Density Determination for Solutions



Density Determination for Solutions

Background Information:

The density of a sample of matter represents the mass contained within a unit volume of space in the sample. For most samples, a unit volume means 1.0 mL. The units of density, therefore, are quoted in terms of grams per milliliter (g/mL) or grams per cubic centimeter (g/cm3) for most solid and liquid samples of matter. Because the density does in fact represent a ratio, the mass of any size sample divided by the volume of that sample, gives the mass that 1.0 mL of the same sample would possess.

Densities are usually determined and reported at 20 0C (around room temperature) because the volume of a sample, and hence the density, will often vary with temperature. This is especially true for gases, with smaller (but still often significant) changes for liquids and solids. References books and tables always specify the temperature at which a density was measured.

Density can also be used to determine the concentration of solutions in certain instances. When a solute is dissolved in a solvent, the density of the solution will be different from that of the pure solvent itself. Handbooks list detailed information about the densities of solutions as a function of their composition (typically, in terms of percent solute in the solution). If a sample is known to contain only a single solute, the density of the solution could be measured experimentally, and then the handbook could be used to reference the unknown solution based on density.

• [Complete the following]:
1. Using the density passage, decide whether each statement below agrees with it. Answer yes or no for each, quoting the exact words that settle it.
(a) According to the text, the volume of gases changes less with temperature than the volume of liquids does.
(b) For most samples, a unit volume is taken to be 1.0 mL.
(c) Dissolving a solute in a solvent leaves the solution with the same density as the pure solvent.
2. Reproduce everything in the density passage from "The density of a" down to "sample would possess.".

• [Dataset extract]:
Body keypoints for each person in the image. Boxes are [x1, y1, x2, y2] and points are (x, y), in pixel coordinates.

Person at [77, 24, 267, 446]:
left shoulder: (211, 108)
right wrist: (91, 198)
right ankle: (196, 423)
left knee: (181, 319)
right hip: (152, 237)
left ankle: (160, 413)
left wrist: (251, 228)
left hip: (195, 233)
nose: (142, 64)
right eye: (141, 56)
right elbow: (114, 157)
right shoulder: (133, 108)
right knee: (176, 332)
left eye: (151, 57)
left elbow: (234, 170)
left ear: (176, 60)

• [Task answers]:
1.
(a) No: "This is especially true for gases, with smaller (but still often significant) changes for liquids and solids."
(b) Yes: "For most samples, a unit volume means 1.0 mL."
(c) No: "the density of the solution will be different from that of the pure solvent itself."

2.
The density of a sample of matter represents the mass contained within a unit volume of space in the sample. For most samples, a unit volume means 1.0 mL. The units of density, therefore, are quoted in terms of grams per milliliter (g/mL) or grams per cubic centimeter (g/cm3) for most solid and liquid samples of matter. Because the density does in fact represent a ratio, the mass of any size sample divided by the volume of that sample, gives the mass that 1.0 mL of the same sample would possess.